By Helen Hunt & Michelle Fiddler
INSURANCE companies forced to pay compensation to a Merseyside
asbestos victim have won a court battle allowing them to shut
the door on further claimants.
Kensington pub landlord Patrick Downey and 10 other test cases
went to the high court in a landmark legal battle to allow
people diagnosed with plural plaques - an asbestos-related
disease which causes scarring of the lungs - to claim thousands
of pounds in compensation.
But insurance companies
Zurich
and Norwich Union challenged the decision and took it to the
court of appeal.
Lord Chief Justice Philips, Lord Justice Longmore and Lord
Justice Smith, sitting at the court of appeal in
London
yesterday, overturned the high court decision.
Mr Downey, 61, a former shop fitter living in New Brighton, was
exposed to asbestos while working as a labourer during the 70s
and 80s.
Now Mr Downey, owner of
Downey's pub in Kensington, faces having to hand over the
£4,000 he was awarded in May 2005.
Mr Downey's solicitor, Jean Harkin of Liverpool-based Harkin
Lloyd solicitors, said: "The decision means that plural plaques
is no longer a disease you can get compensation for.
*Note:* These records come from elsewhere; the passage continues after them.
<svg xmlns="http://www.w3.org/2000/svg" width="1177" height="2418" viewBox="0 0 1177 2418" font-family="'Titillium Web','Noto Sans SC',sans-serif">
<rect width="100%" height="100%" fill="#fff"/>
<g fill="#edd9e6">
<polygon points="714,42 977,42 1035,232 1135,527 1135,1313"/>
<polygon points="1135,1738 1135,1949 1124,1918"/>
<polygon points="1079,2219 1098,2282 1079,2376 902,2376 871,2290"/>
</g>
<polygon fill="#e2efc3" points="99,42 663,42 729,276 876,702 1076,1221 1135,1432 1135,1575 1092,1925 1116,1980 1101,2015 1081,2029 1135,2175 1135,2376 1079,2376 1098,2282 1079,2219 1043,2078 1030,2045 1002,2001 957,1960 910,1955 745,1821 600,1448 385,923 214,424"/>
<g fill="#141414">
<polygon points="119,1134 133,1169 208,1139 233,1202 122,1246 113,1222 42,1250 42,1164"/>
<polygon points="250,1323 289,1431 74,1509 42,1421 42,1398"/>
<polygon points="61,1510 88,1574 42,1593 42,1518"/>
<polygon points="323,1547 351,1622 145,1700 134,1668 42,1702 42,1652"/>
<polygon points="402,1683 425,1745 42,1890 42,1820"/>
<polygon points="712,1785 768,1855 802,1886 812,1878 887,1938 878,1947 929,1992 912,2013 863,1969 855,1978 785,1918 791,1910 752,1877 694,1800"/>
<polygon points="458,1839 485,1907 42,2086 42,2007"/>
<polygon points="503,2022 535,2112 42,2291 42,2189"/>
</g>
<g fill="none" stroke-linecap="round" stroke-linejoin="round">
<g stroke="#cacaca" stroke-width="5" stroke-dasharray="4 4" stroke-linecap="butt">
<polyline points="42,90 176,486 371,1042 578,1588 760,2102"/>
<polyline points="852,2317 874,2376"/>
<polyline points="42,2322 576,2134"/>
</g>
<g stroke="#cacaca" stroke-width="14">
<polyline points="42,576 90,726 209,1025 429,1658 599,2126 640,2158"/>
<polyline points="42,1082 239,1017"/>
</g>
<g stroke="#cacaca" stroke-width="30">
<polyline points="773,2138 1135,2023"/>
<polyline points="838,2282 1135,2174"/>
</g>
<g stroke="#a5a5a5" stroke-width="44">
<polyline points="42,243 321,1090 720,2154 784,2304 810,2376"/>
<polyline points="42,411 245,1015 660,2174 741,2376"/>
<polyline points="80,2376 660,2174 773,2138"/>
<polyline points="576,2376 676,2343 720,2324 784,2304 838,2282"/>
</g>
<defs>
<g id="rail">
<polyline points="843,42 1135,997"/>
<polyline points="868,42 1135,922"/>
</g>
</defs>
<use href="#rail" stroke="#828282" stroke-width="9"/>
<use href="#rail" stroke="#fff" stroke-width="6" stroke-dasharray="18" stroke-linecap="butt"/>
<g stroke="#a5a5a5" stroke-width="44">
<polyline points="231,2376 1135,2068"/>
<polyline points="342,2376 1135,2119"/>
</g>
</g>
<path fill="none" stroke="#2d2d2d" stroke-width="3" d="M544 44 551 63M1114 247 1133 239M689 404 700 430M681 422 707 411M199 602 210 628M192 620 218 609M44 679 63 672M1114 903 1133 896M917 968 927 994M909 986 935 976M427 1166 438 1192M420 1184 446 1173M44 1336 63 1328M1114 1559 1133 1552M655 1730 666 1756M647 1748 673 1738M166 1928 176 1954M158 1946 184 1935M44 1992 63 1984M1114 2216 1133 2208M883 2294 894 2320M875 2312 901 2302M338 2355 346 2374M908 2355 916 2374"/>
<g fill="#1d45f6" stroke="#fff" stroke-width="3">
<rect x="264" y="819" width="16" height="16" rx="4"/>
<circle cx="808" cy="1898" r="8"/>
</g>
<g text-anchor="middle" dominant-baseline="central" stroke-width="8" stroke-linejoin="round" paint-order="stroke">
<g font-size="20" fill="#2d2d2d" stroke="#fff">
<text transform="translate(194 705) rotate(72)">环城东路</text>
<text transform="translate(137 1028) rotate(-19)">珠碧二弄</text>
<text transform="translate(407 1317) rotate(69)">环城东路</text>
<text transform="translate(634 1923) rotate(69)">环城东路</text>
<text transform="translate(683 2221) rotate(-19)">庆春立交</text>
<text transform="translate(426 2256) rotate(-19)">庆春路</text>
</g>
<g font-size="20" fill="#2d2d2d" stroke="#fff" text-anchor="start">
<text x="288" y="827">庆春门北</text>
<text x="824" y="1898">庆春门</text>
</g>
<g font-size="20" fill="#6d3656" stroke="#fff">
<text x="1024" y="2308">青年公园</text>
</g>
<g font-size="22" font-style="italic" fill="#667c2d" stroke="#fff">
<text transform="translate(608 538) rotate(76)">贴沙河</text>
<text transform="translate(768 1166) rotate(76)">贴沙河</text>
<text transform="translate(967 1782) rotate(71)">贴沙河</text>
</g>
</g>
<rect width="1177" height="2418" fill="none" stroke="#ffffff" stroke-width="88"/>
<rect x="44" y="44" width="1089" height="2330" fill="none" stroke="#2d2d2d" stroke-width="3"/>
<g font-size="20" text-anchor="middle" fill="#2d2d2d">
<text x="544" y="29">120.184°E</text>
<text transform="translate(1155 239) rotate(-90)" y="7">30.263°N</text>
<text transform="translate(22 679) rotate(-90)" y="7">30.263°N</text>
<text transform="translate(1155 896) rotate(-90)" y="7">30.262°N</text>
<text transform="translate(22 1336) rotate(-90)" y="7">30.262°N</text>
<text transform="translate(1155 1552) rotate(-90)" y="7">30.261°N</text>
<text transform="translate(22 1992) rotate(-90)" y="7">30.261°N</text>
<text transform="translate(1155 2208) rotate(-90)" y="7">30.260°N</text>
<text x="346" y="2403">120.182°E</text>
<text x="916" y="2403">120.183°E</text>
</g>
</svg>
"It has overturned 20 years of law in this country.
"The decision will be devastating for those suffering from
plural plaques living with the fear that they will go on to
develop future diseases, some of them fatal."
It is now possible that legal representatives for the claimants
will take the case to the House of Lords.
Ms Harkin added: "The claimants' solicitors and all the legal
teams involved will get together once the judgement has been
handed down in final form and make a decision on going to
appeal at the House of Lords."
* Plural plaques is the name given to scarring of the lining of
the lung caused by asbestos. This form of scarring is benign
and does not usually cause any significant
symptoms.
Plaques indicate that you have in the past been exposed to
asbestos in unprotected conditions and you may have a slightly
increased risk of going on to develop a more serious
asbestos-related illness in the future.".